### Request
Present each line of text in the material as a numbered list, omitting blank lines and leaving out the pictures.

"""

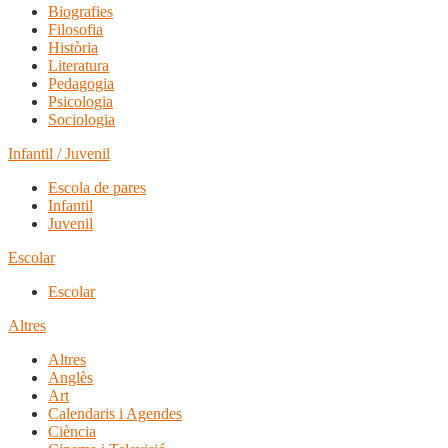
Biografies
Filosofia
Història
Literatura
Pedagogia
Psicologia
Sociologia
Infantil / Juvenil
Escola de pares
Infantil
Juvenil
Escolar
Escolar
Altres
Altres
Anglès
Art
Calendaris i Agendes
Ciència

"""

### Task result
1. Biografies
2. Filosofia
3. Història
4. Literatura
5. Pedagogia
6. Psicologia
7. Sociologia
8. Infantil / Juvenil
9. Escola de pares
10. Infantil
11. Juvenil
12. Escolar
13. Escolar
14. Altres
15. Altres
16. Anglès
17. Art
18. Calendaris i Agendes
19. Ciència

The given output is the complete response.